Fisheries experts across the Chesapeake Bay went on alert yesterday after scientists identified a second Chinese mitten crab, raising questions that the species could threaten the bay's already struggling native crabs and shellfish and further harm its ecosystem.

Like the bay's beloved blue crab, the mitten crab -- a native of China and the Korean Peninsula named for the furry growths on its pincers -- eats small worms and juvenile shellfish. It prefers habitat similar to native crabs', and under the right conditions can breed furiously.

That all raises fears that if it manages to establish itself, the mitten crab would eat already scarce oyster populations and compete for food with the blue crab, the region's marquee species and its most lucrative aquatic commodity…

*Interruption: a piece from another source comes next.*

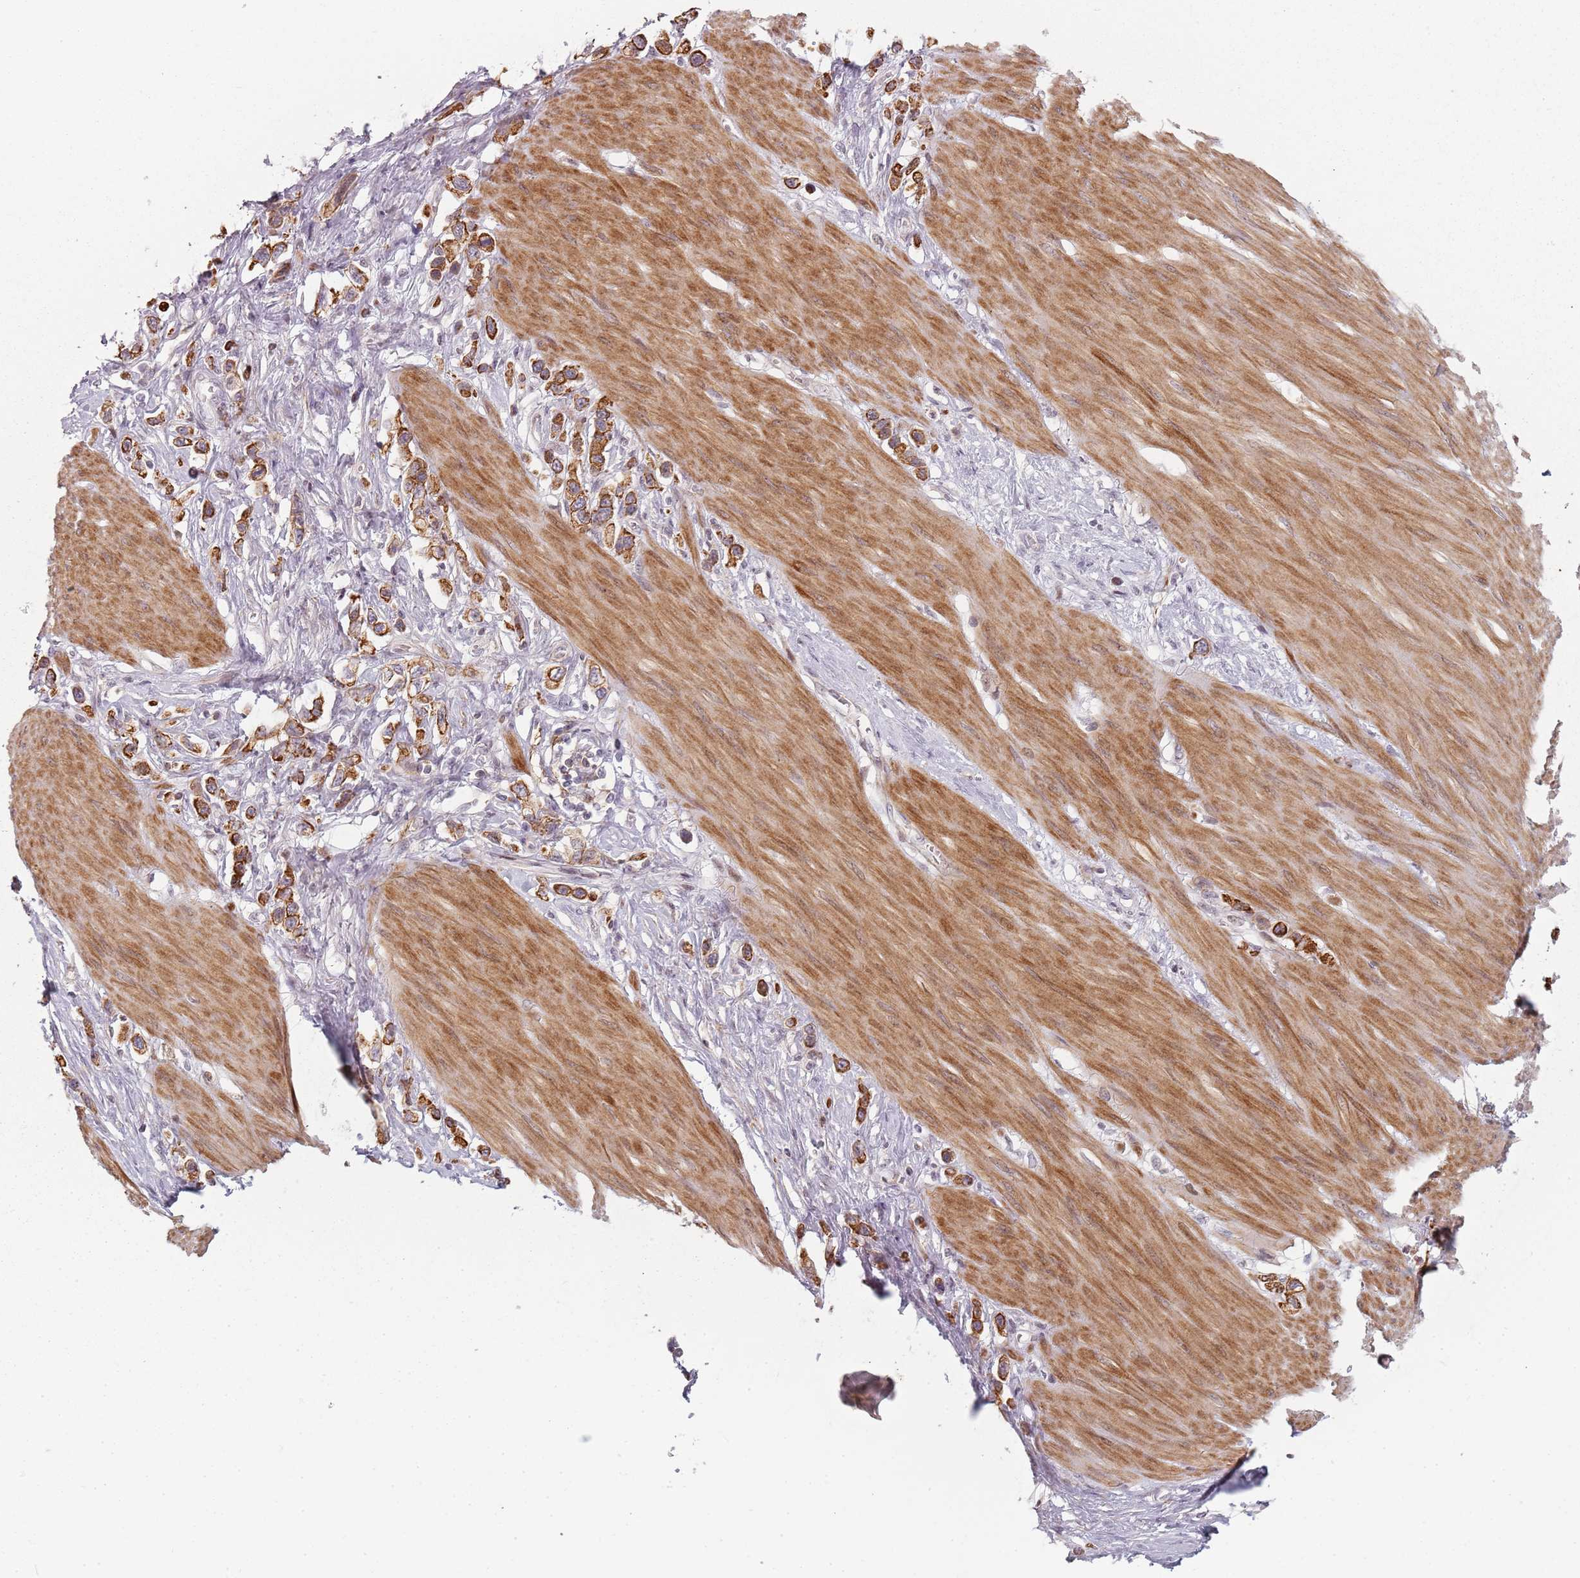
{"staining": {"intensity": "strong", "quantity": ">75%", "location": "cytoplasmic/membranous"}, "tissue": "stomach cancer", "cell_type": "Tumor cells", "image_type": "cancer", "snomed": [{"axis": "morphology", "description": "Adenocarcinoma, NOS"}, {"axis": "topography", "description": "Stomach"}], "caption": "There is high levels of strong cytoplasmic/membranous staining in tumor cells of adenocarcinoma (stomach), as demonstrated by immunohistochemical staining (brown color).", "gene": "RPS6KA2", "patient": {"sex": "female", "age": 65}}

"The last thing we need is one more introduction in the bay, which may be the final nail in the coffin for some native species on the verge of collapse or decline," said Rom Lipcius, a researcher at the Virginia Institute for Marine Science. "To me, it's unlikely that there's already a population . . . [but] the urgency is to find out how these crabs got there and stop it."

The mystery of the crabs' appearance began when a waterman caught a funny-looking crab near the mouth of the Patapsco River and handed it over to Steve Takos, a volunteer ranger at North Point State Park near Baltimore. Takos recalls the incident as taking place in 2003, but Ruiz said the waterman told him he caught it last summer.
The mitten crab has become a legitimate threat in San Francisco:
The mitten crab is fully established in San Francisco Bay, where it was first found in the early 1990s and is believed to have arrived in ship ballast water.

"They are quite problematic. They are very aggressive crabs and compete with our native crabs," said Andrea Swensrud, program manager at the Marine Science Institute in Redwood City, Calif.

The crabs also burrow into levees and banks to make their homes, contributing to erosion and potential flooding problems, she said. In Europe, they weaken dams and clog water intake pipes.
The crabbing industry and other Bay jobs are already threatened by pollution, global warming, over development and enormous corporate fish farms. I like to think that I'm pro-immigrant and support an open borders policy (after all, my great grandparents came here from Ireland and Italy at a time when neither 'race' was very popular), but I would fully support the exportation of all Chinese mitten crabs from the Chesapeake Bay.